_EXCERTO DO TEXTO_
━━━━━━
No final da década de 90, João Canijo regressava com fulgor ao cinema português. Sapatos Pretos (1998), protagonizado por uma fatal Ana Bustorff no deserto metálico de Sines, colocava-o numa espécie de terra de ninguém: a sua família cinematográfica parecia ser qualquer coisa outra, uma hibridização de vários estilos do cinema do mundo, ao mesmo tempo que iniciava uma profunda e radical análise ao mundo português. Quase duas décadas depois, o realizador atravessa o mesmo processo de transformação que parece ter seguido desde então. Fátima, a sua última longa-metragem, filme-projecto que procurava concretizar há anos, é um filme num limbo, pretendendo constantemente a instabilidade. É, sugerimos, essa a grande certeza do cinema de João Canijo, em 2017: aprofundar um método — a reconstrução do real através do contágio com o meio envolvente — e, sobretudo, colocar-se em causa.

Fátima não é um filme qualquer: é um projecto que se debruça sobre uma tradição muito portuguesa, agora centenária, de cumprir promessas a Nossa Senhora de Fátima, calcorreando centenas de quilómetros desde um determinado lugar até ao Santuário na Cova da Iria, centro de Portugal. Neste filme, o fenómeno histórico e mesmo religioso de Fátima é o que menos interessa ao realizador. Ao invés, Canijo prefere deslocar a “acção” para um contexto de caminhada, colocando onze mulheres a fazer o trajecto mais longo, dentro do território português, de uma peregrinação, partindo de Vinhais, em Trás-os-Montes. O filme decorre nesse percurso, terminando no santuário, num 13 de Maio real, em que as actrizes acabam o seu duplo périplo: o de encenar e produzir um filme, mas também o de fazerem uma “peregrinação” imposta.
━━━━━━
Conteúdo transcrito das páginas:
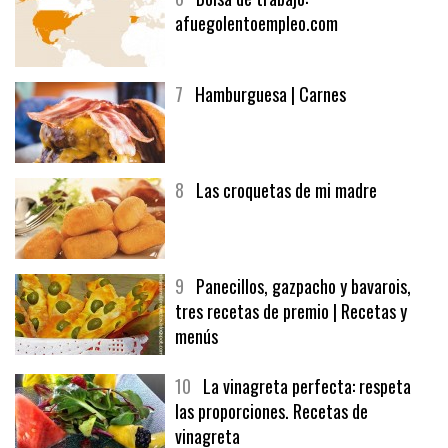
6
Bolsa de trabajo:
afuegolentoempleo.com
7
Hamburguesa | Carnes
8
Las croquetas de mi madre
9
Panecillos, gazpacho y bavarois,
tres recetas de premio | Recetas y
menús
10
La vinagreta perfecta: respeta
━━━━━━
_PERGUNTAS SOBRE O TEXTO_
[1] No texto sobre o filme Fátima, de que localidade partem as onze mulheres na caminhada?
[2] Reproduza sem alterações o trecho do texto sobre o filme Fátima que abre com as palavras que contêm "No final da" e fecha com "colocar-se em causa.".
[3] Escreva o que vem a seguir no texto sobre o filme Fátima, a partir do ponto em que ele termina.
Estas entradas não têm nenhuma relação com o texto sobre o filme Fátima.

_RESPOSTAS ÀS PERGUNTAS_
[1] De Vinhais, em Trás-os-Montes.

[2]
No final da década de 90, João Canijo regressava com fulgor ao cinema português. Sapatos Pretos (1998), protagonizado por uma fatal Ana Bustorff no deserto metálico de Sines, colocava-o numa espécie de terra de ninguém: a sua família cinematográfica parecia ser qualquer coisa outra, uma hibridização de vários estilos do cinema do mundo, ao mesmo tempo que iniciava uma profunda e radical análise ao mundo português. Quase duas décadas depois, o realizador atravessa o mesmo processo de transformação que parece ter seguido desde então. Fátima, a sua última longa-metragem, filme-projecto que procurava concretizar há anos, é um filme num limbo, pretendendo constantemente a instabilidade. É, sugerimos, essa a grande certeza do cinema de João Canijo, em 2017: aprofundar um método — a reconstrução do real através do contágio com o meio envolvente — e, sobretudo, colocar-se em causa.

[3]
Como já acontecera em projectos anteriores, as actrizes fizeram um “estágio” em Vinhais, durante alguns meses, tempo em que viveram da mesma forma que as suas personagens. Em vários casos, houve inspirações reais em mulheres que habitavam nas aldeias circundantes. Fizeram também várias peregrinações-ensaio. Daí decorreu a construção das personagens através de “contágio”, que foram evoluindo à medida que as actrizes-como-personagens calcorreavam as estradas portuguesas a caminho do Santuário. Fátima é, assim, um filme ficcional feito a partir de diversos elementos do “real”.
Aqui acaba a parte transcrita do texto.